Covid 19 Australia: NSW to ease restrictions next week, Victoria records 1638 cases

New South Wales has recorded 587 new local cases of Covid-19 as the state prepares for an easing of lockdown restrictions.

More than 70 per cent of eligible residents aged 16 and older are now fully vaccinated against the virus, triggering an easing of restrictions from Monday under the state’s roadmap out of lockdown.

Once the 80 per cent target is reached – likely to be next week – there will be another wave of eased restrictions.

Sydney has been locked down since mid-June after the first case of Delta emerged in the Bondi area. It has since spread across the city and to the regions triggering several snap lockdowns.

NSW Premier Dominic Perrottet this morning announced the restrictions that will ease from Monday for vaccinated residents will include:

• The household visitor cap will increase to 10 people (after being originally set at five) and outdoor gatherings will increase to 30 people (after being set to change to 20)
• Weddings and funerals will increase to 100 attendees, after being set to increase to 50 in the original plan
• Indoor swimming pools will reopen for rehabilitation, children’s swimming lessons and organised lap swimming
• All NSW schools will be able to reopen by October 25

A number of changes have also been made to the 80 per cent reopening plan, including:

• Allowing 20 household visitors, excluding children (previously set to be 10)
• Allowing 50 people to gather outdoors (previously set to be 20)
• Up to 3000 people will be allowed to attend controlled ticketed outdoor events (previously 500)
• Nightclubs will reopen for seated drinking only, with no dancing allowed
• Masks will no longer be required in office buildings

“Face masks, obviously, are important” Perrottet told the ABC this morning.

“But ultimately, as you say, they’re an impediment for people going back into the office, so we made some changes.”

Victoria

Victoria’s roadmap out of lockdown remains “on track” despite record-high cases in recent days, according to a leading professor from the Burnet Institute.

Victoria recorded 1638 new Covid cases on Thursday, with health officials also announcing another two deaths.

Earlier this week the state broke a record for the highest ever daily cases in Australia, with 1763 infections reported.

But despite the high numbers, the Burnet Institute’s Mark Stoove said the state was still on its path towards reopening.

“The numbers that have been coming through over the last week or so have been high and they’ve been stabilising between 1000 and 1500,” Stoove told 9 News.

“But it is well within the bounds of our modelling. I don’t see any reason why the government would want to change its roadmap at the moment.”

Of the eligible population in Victoria, 54.5 per cent are fully vaccinated and 83.6 per cent have had their first dose.
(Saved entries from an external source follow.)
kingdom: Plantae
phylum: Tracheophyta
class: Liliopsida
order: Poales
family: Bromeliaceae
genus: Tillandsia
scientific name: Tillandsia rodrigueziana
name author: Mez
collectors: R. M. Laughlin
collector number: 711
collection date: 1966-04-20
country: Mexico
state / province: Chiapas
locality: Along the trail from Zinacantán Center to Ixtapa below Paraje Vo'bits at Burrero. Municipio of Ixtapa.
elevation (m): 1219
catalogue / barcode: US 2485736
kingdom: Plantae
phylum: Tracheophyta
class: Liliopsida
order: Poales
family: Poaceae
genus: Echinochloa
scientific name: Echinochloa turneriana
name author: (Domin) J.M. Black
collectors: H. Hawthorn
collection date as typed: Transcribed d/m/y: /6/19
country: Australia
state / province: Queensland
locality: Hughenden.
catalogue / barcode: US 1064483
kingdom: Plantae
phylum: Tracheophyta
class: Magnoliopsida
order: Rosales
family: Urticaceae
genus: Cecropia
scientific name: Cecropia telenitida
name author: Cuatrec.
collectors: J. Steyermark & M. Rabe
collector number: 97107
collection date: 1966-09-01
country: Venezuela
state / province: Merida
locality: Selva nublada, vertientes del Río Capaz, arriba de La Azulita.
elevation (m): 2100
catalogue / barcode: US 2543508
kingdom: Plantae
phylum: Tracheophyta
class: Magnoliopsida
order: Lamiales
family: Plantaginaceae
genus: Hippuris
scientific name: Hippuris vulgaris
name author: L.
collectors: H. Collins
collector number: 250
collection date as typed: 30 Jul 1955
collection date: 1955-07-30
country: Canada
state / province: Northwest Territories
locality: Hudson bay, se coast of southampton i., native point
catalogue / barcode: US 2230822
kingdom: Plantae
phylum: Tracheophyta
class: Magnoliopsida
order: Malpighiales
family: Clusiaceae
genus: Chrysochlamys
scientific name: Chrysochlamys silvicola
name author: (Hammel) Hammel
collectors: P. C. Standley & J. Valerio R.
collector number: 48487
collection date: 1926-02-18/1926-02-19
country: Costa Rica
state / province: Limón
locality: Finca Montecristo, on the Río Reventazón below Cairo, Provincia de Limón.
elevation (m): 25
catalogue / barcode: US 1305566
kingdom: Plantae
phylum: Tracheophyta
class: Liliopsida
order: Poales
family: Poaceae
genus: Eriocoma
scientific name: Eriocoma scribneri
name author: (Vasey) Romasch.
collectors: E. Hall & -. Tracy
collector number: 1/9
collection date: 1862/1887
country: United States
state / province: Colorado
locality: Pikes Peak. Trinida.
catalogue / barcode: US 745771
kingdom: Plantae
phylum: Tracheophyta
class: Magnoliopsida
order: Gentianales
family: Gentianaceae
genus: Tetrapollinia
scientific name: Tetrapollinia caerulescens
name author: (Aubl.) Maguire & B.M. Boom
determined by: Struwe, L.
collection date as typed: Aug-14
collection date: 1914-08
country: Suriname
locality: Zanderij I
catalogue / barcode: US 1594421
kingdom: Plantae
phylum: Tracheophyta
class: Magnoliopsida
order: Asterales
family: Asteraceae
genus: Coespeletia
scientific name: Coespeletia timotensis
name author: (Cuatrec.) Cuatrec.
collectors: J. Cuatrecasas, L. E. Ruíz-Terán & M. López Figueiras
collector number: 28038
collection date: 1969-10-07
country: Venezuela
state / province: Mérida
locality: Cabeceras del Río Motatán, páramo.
Victoria on Wednesday announced it would roll out rapid antigen testing in the state’s healthcare settings.

More than 500 people are in Victorian hospitals with Covid, with 101 in intensive care and 66 on a ventilator.

Unvaxxed to be given $750 weekly payment

Unvaccinated Victorians who ignore the state’s jab mandates will be able to claim hundreds of dollars in government payments if they are sacked for not following the rules.

From October 15, all workers on Victoria’s Authorised Worker list will be required to have their first Covid vaccine dose in order to continue working onsite. They will need to be fully vaccinated by November 26.

This list includes thousands of different workers, from firefighters and police officers, to taxi drivers and actors.

The Herald Sun has revealed that workers who are stood down for not complying with the mandate will be eligible to claim Victoria’s Covid-19 disaster payment, which is A$750 for those who lose more than 20 hours of work a week and A$450 for those who lose between eight and 20 hours.

A spokesperson for Emergency Management Minister Bridget McKenzie told the publication that the payments were “available to people who live or work in a commonwealth declared hot spot subject to a movement restriction and have reduced hours of work”.

“If a person is temporarily stood down, they may be eligible for Covid-19 disaster payment if they meet the eligibility criteria,” he said.

The Federal government payments will be available until 80 per cent of Victorians are fully vaccinated and when then be phased out over a two-week period.